───── Tekstfragment ─────
Eiser betwist verder het oordeel over zijn functioneren en stelt dat hij niet ongeschikt is voor de functie van [functie 3] VVH. Eiser stelt dat er geen feitelijke onderbouwing is voor de conclusie van verweerder dat hij al vanaf 2006 niet goed functioneerde. Hij wijst erop dat hij met ingang van 1 januari 2011 op basis van goed functioneren is bevorderd van de aanloopschaal 9 naar de functieschaal 10, in 2012 gevolgd door een voldoende beoordeling in deze functie. Eiser meent dat verweerder onvoldoende rekening heeft gehouden met zijn gezondheidsklachten, het onverwachte overlijden van zijn zus alsook met zijn OR werkzaamheden en taken BHV. Eiser vreest dat zijn kritisch optreden als OR-lid ook te maken heeft met de opstelling van zijn leidinggevende.
─────
__Opdrachtomschrijving__
Met ingang van welke datum werd eiser volgens het tekstfragment bevorderd naar functieschaal 10?
───── Opgeslagen gegevens ─────
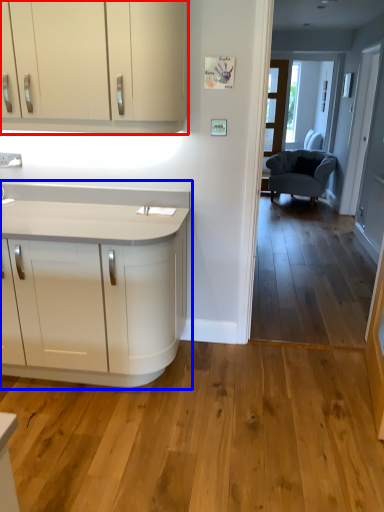
Question: Which object appears farthest to the camera in this image, cabinetry (highlighted by a red box) or countertop (highlighted by a blue box)?

Choices:
 (A) cabinetry
 (B) countertop

Answer: (B)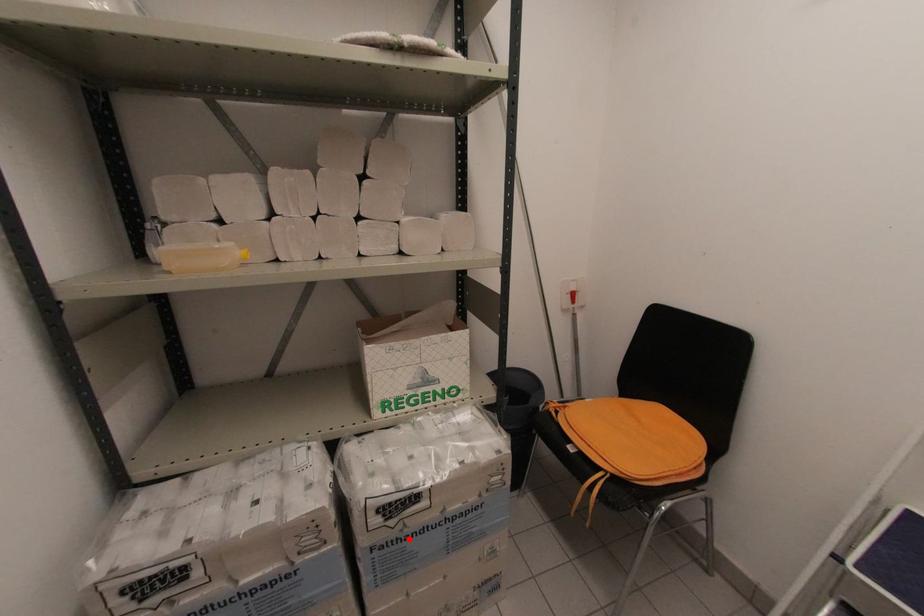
─────
__Uitgewerkte opdracht__
Met ingang van 1 januari 2011.